Intracellular pathogens such as the malaria parasite hijack host cells and redirect their activity into facilitating replication and dispersal of the pathogen. The major clinically relevant phase of malaria is the asexual blood stage, during which parasites invade erythrocytes, multiply inside a vacuole and then escape for a new round of invasion. Egress of mature parasites from the erythrocyte requires the parasites to break through the two membranes enclosing them - the parasitophorous vacuole membrane and the erythrocyte cell membrane. These events are highly regulated, involving a cascade of activation of at least one parasite kinase, at least 2 proteases and likely other membrane modifying proteins such as phospholipases and/or pore-forming proteins. We have used electron tomography, video microscopy of live cells and soft X-ray tomography to uncover new details of the changes to the vacuolar and erythrocyte membranes and cytoskeleton during egress. These studies led to the discovery of a previously undescribed, initial step in egress, in which permeabilisation of the vacuole membrane precedes its complete disruption. This is rapidly followed by permeabilisation and breakage of the erythrocyte cell membrane and collapse of the cytoskeleton to allow the explosive release of parasites. With the methods we have developed, along with powerful new conditional gene modification tools in P. falciparum, we now wish to pursue the molecular and cellular basis of membrane and cytoskeleton reorganization during P. falciparum egress. Understanding the details of the egress process will lead to improved means of malaria control.

Malaria is one of the biggest burdens of infectious disease in the developing world, causing around 600,000 deaths annually, mainly of children. Our work seeks to decipher the fundamental mechanisms by which this pathogen causes disease, yielding new insights into the molecular and cellular events underlying parasite proliferation during the asexual blood stage of malaria infection, the sole source of clinical symptoms and mortality. Our research has the potential to reveal new targets for therapeutics and vaccines. It is a matter of the most serious global concern that P. falciparum is developing resistance to the drug artemisinin, the treatment of last resort when all other malaria drugs fail due to resistant strains.

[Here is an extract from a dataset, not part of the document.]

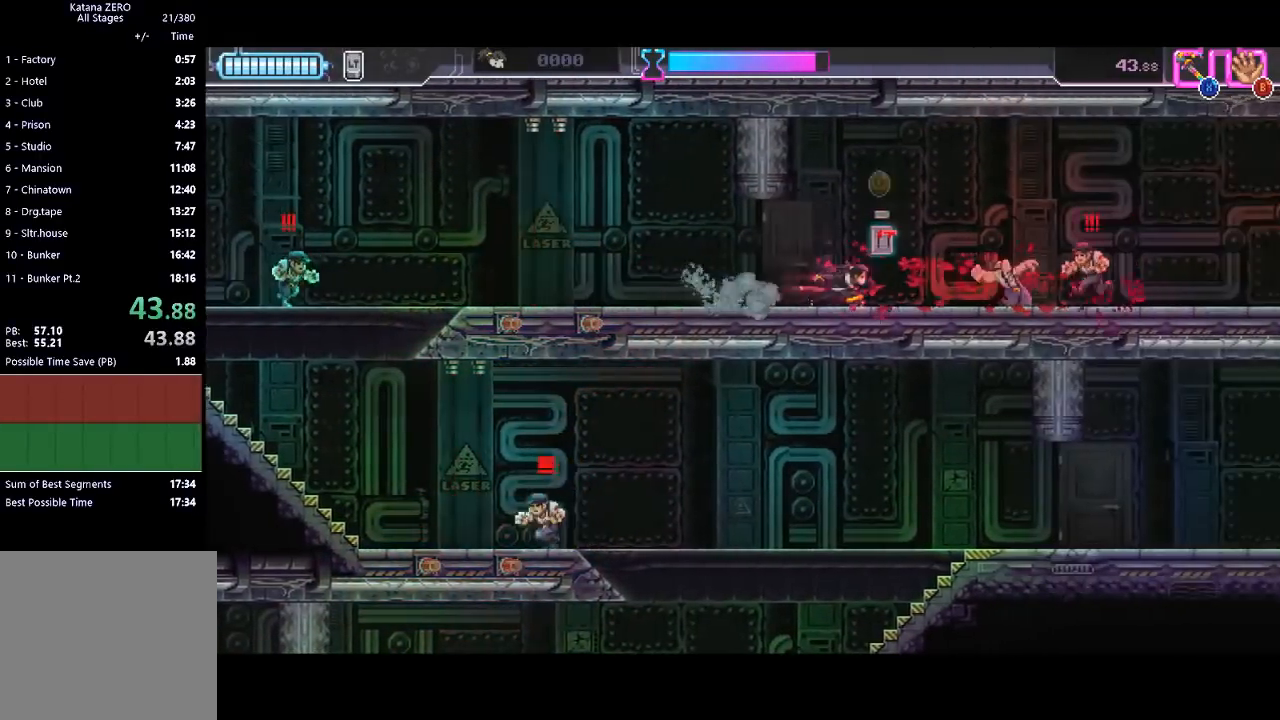
{"buttons": [], "left_stick": "right", "events": [[33, "Y", "up"], [133, "Y", "down"], [233, "Y", "up"], [333, "X", "down"], [433, "X", "up"]]}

This application specifically addresses the process in which the mature parasites modify their host erythrocyte to facilitate their own proliferation. P. falciparum-infected cells express parasite-encoded adhesive protrusions (known as knobs) on their surface, enabling them to escape capture by the spleen and causing the most dangerous form of malaria, leading to death by obstructing blood capillaries in the brain. We previously discovered a remarkable spiral scaffold underlying the membrane protrusions. The major focus of this proposal is on the highly regulated process of egress, by which the mature parasites escape their host cell and immediately invade many others. This process is common to all malaria species. In our recent work we have discovered a new, initial stage in egress, which is now leading to the search for the triggering event that initiates egress. If this process can be blocked, clinical symptoms and progression of malaria would be greatly inhibited.

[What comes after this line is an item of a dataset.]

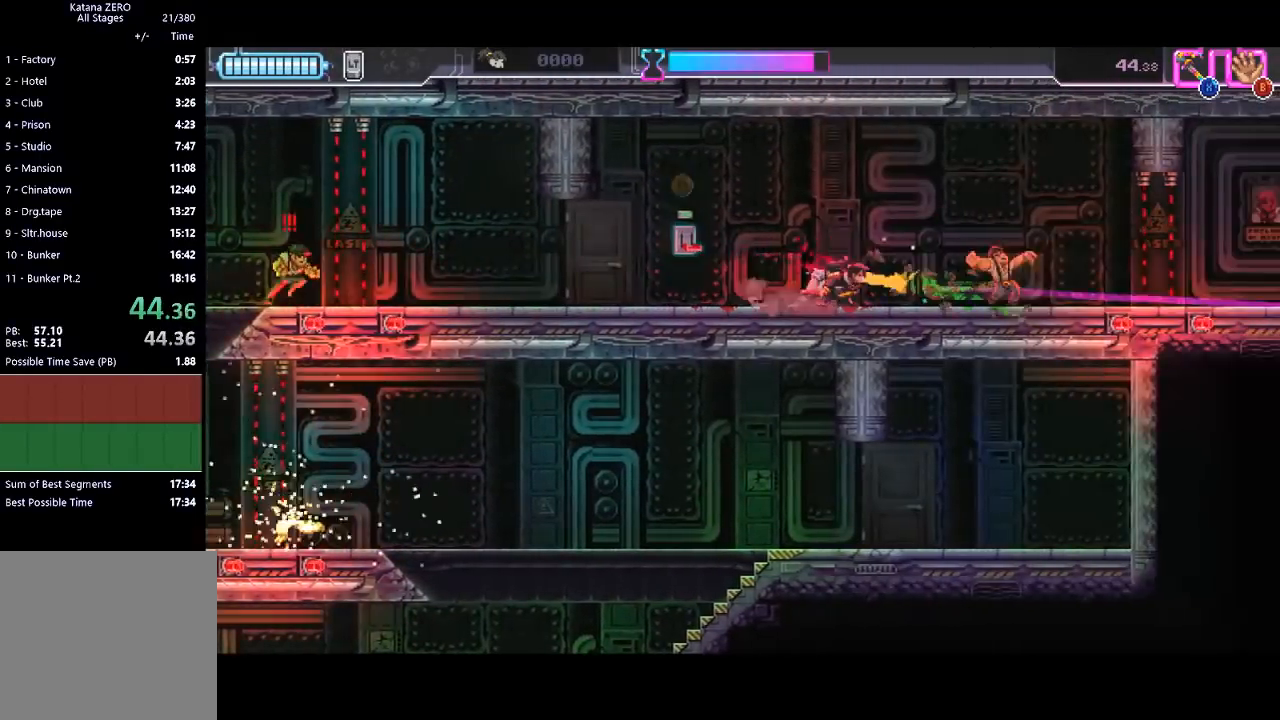
{"buttons": [], "left_stick": "right", "events": [[100, "R2", "down"], [300, "R2", "up"]]}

A better understanding of how the malaria parasite hijacks cellular processes in its erythrocyte host has the potential to benefit all researchers and clinicians working on malaria, and it is hoped that development of new therapeutic or vaccine strategies would ultimately benefit the millions of malaria patients world wide. The proposed research will also contribute to training in state of the art electron microscopy methods, a field in which there is on ongoing explosion of interest both in academia and industry. Researchers trained in these methods at Birkbeck are extremely highly sought after in the top research and industrial laboratories internationally. The proposed work will combine this training with expertise in studying a major human pathogen. Seeding well-trained scientists into academic and industry is essential to ensure the competitiveness of the UK science base in the future. This yields not only academic but also substantial economic and social benefits.